Recorded data START
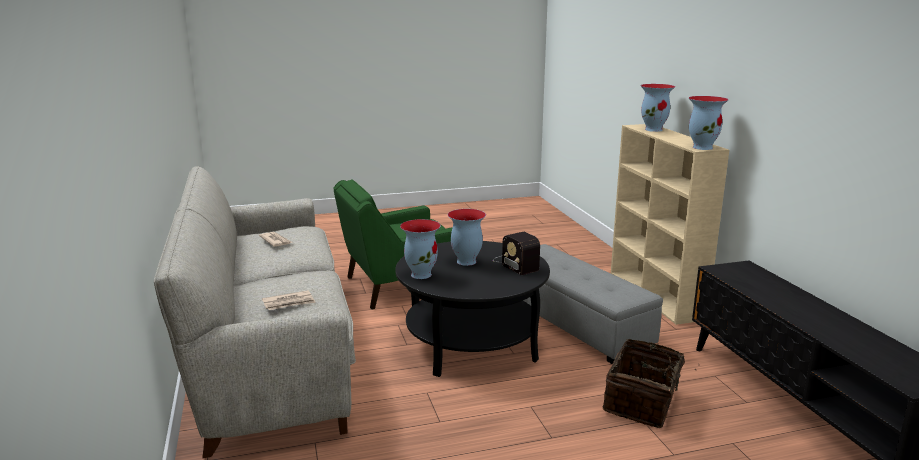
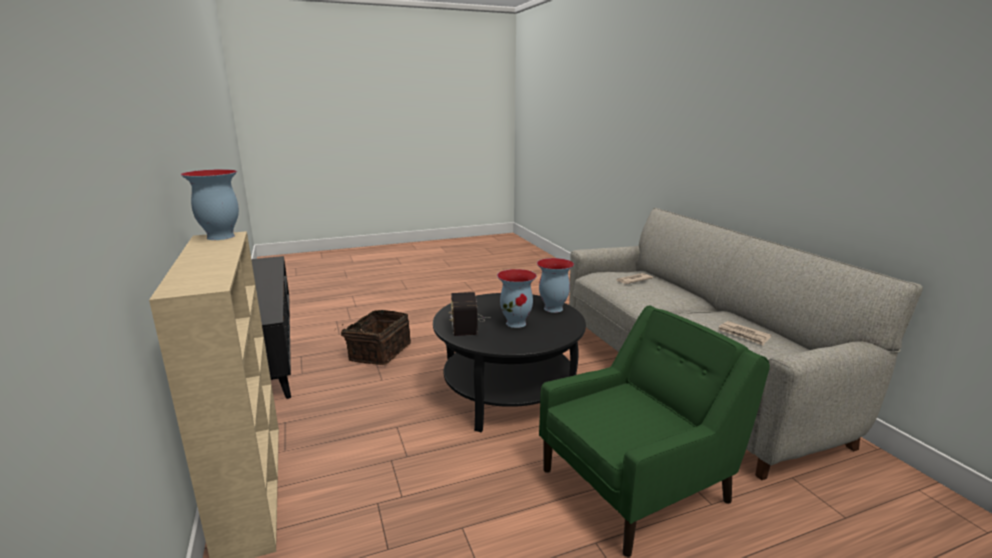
camera: 175 degrees right, 0 degrees up
(515, 263) = (466, 323): radio -> radio turned 150 degrees counterclockwise
(573, 322) = (397, 426): grey ottoman -> none
(654, 129) = (198, 274): vase -> none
Recorded data END
§ **What is expected**: Each line from the one containing "(515, 263) = (466, 323): radio" through the end of the material should be restated word for word; leave out every line before it.

§ **Response for this exercise**:
(515, 263) = (466, 323): radio -> radio turned 150 degrees counterclockwise
(573, 322) = (397, 426): grey ottoman -> none
(654, 129) = (198, 274): vase -> none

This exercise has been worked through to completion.